Pracuję w bibliotece Zespołu Szkół Technicznych już 32 lata. Udało mi się skatalogować cały księgozbiór w programie MOL, wprowadzić karty elektroniczne etc... . Poza tym mimo likwidacji przysposobienia czytelniczego i informacyjnego prowadzę lekcje biblioteczne i akcje popularyzujące czytelnictwo. Czuję się też nauczycielem bibliotekarzem, osobą odpowiedzialną za wychowanie i wykształcenie uczniów mojej szkoły. Okazuje się jednak, że nie powinnam już niczego planować, gdyż wkrótce mogę stracić pracę, a i losy biblioteki szkolnej staną pod znakiem zapytania. Samorządu, któremu podlega szkoła na pewno nie stać na utrzymanie bibliotekarzy, logopedów, wychowawców świetlic. Czy aby na pewno kosztem ubocznym reformy szkolnictwa musi być być likwidacja bibliotek szkolnych lub ograniczenie dostępu do nich? Wszyscy podkreślają, że z czytelnictwem w naszym kraju jest kiepsko, czy propozycja wyjęcia bibliotekarzy z subwencji oświatowej przyczyni się do polepszenia tej sytuacji? Odpowiedź jest oczywista - L. Olejnik
Hasło MEN zmiana przez czytanie. Dobrze wiem jak "w terenie " patrzy się na szkoły i na biblioteki, ponieważ mam zajęcia na studiach podyplomowych z bibliotekoznawstwa. Jeden z wójtów na sesji dotyczącej oświaty powiedział; ja do biblioteki szkolnej nie chodziłem i patrzcie do czego doszedłem. Oby był to pojedynczy głos miejscowego włodarza, lecz zważywszy na marną kondycję finansową gmin, może być tak : nie chcę, ale muszę.
Popieram protest przeciwko likwidacji bibliotek. Wanda Czyszczoń
Nie wyobrażam sobie szkoły bez biblioteki. W jaki sposób rozwijać czytelnictwo ograniczając dostęp do książek? To w szkole dzieci i młodzież spędzają ponad połowę dnia. To tutaj na każdej przerwie, przed lekcjami i po lekcjach mogą obcować z książką.
protestuję przeciw likwidacji bibliotek szkolnych
Wspierajmy rozwój sieci bibliotek by zapobiec wtórnemu analfabetyzmowi młodzieży!
Książka to najlepszy przyjaciel dziecka . Każdy uczeń powinien mieć ją blisko!
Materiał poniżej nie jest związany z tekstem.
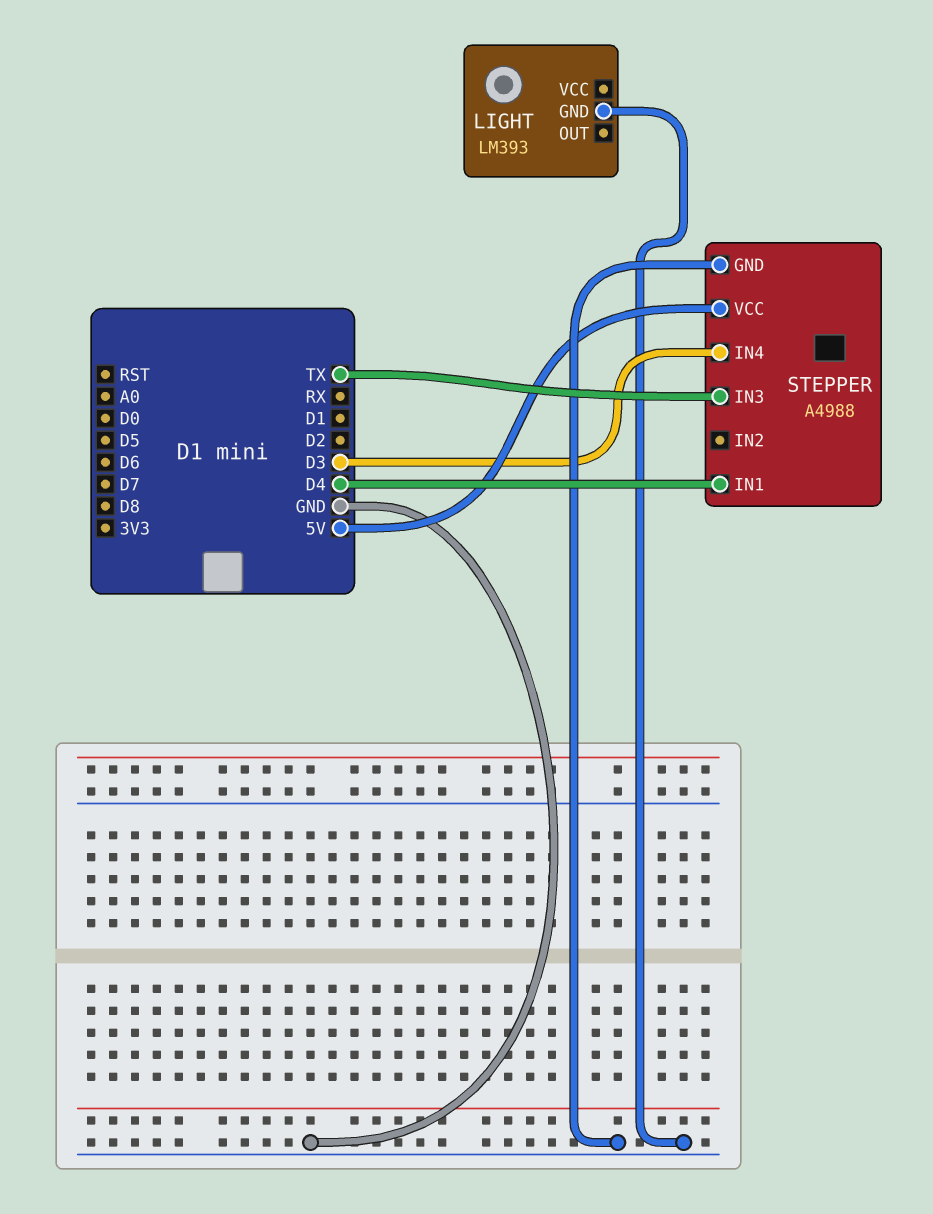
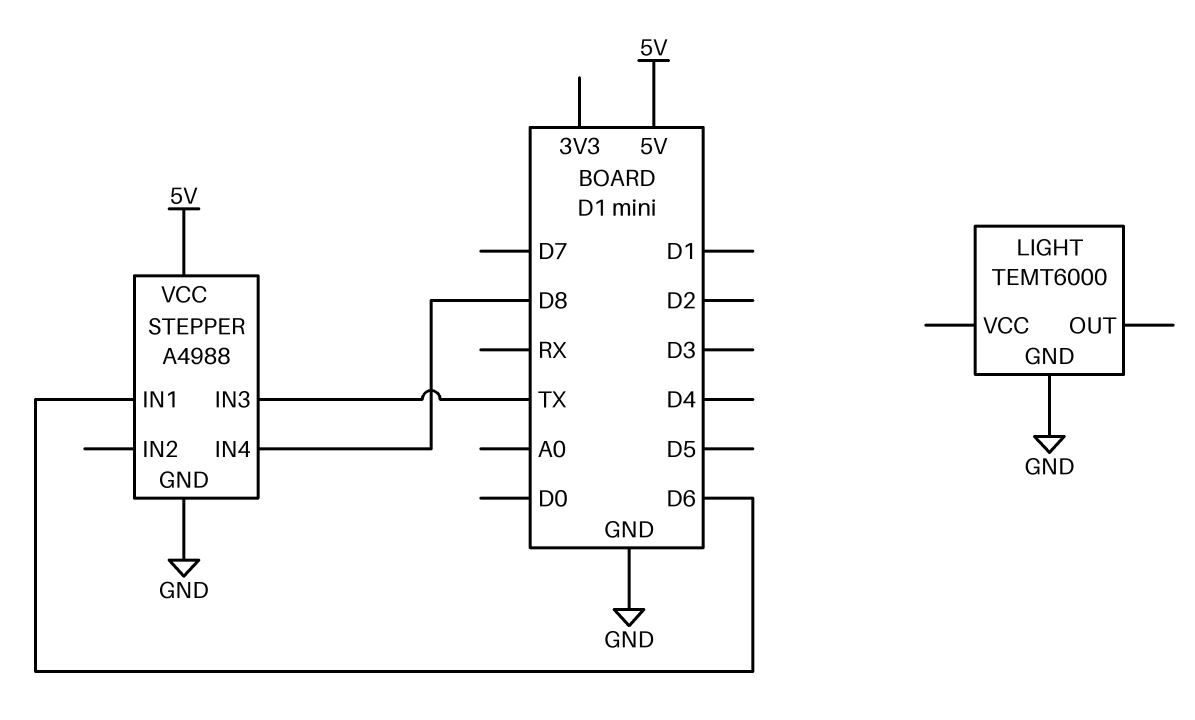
LIGHT: LM393 -> TEMT6000
STEPPER pin IN1: D4 -> D6
STEPPER pin IN4: D3 -> D8

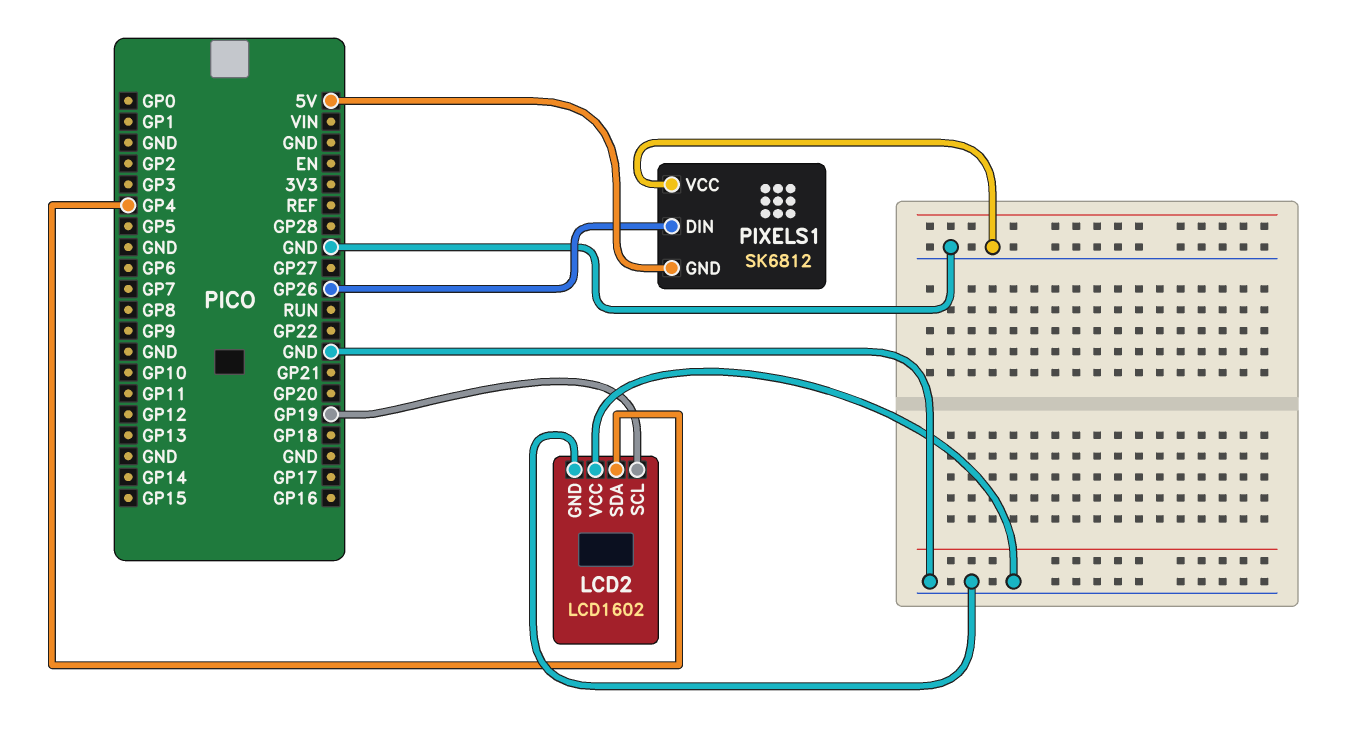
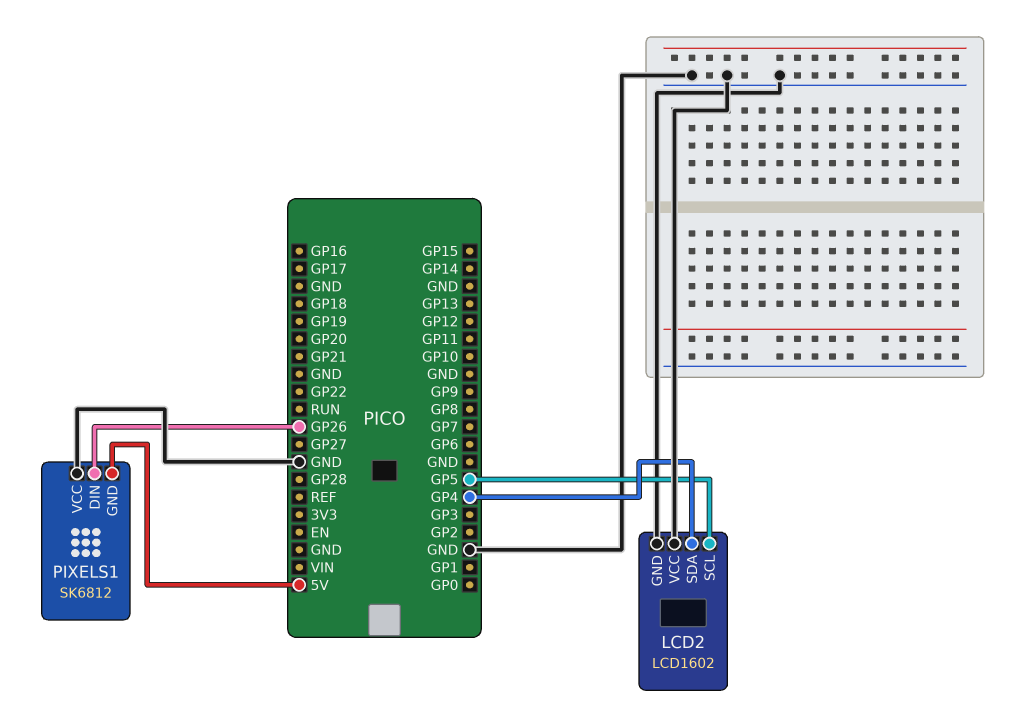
LCD2 pin SCL: GP19 -> GP5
1.Brak bibliotek w szkole to zamknięta droga do odrabiania w nich lekcji i przygotowywania się do zajęć w przerwach między nimi. 2. To niemożność zorganizowania lekcji z edukacji czytelniczej. 3. Problemem staje się inspirowanie maluchów do czytania dla przyjemności.Oczywiście „ten obowiązek” można przerzucić na dorosłych, jednak jest to o tyle trudne, że aż 55% dorosłych osób otwarcie przyznaje się, że nie czyta książek. 4. Społeczeństwem, które nie czyta, które nie edukuje się jest łatwiej rządzić!
Czytanie jest piękne
Nauczyciele przedmiotu realizują podstawę programową , bibliotekarze uczą ciekawości świata, kształtują chęć poznawania , promują czytanie w naszej epoce pisma obrazkowego. Biblioteka w szkole to podstawa. Irena Mazur - dyrektor szkoły
#3862 Helena Kruszecka 03.04.2017
Biblioteka to miejsce gdzie można spokojnie porozmawiać, wy ciszyć się i rpozwijac swoje zainteresowania.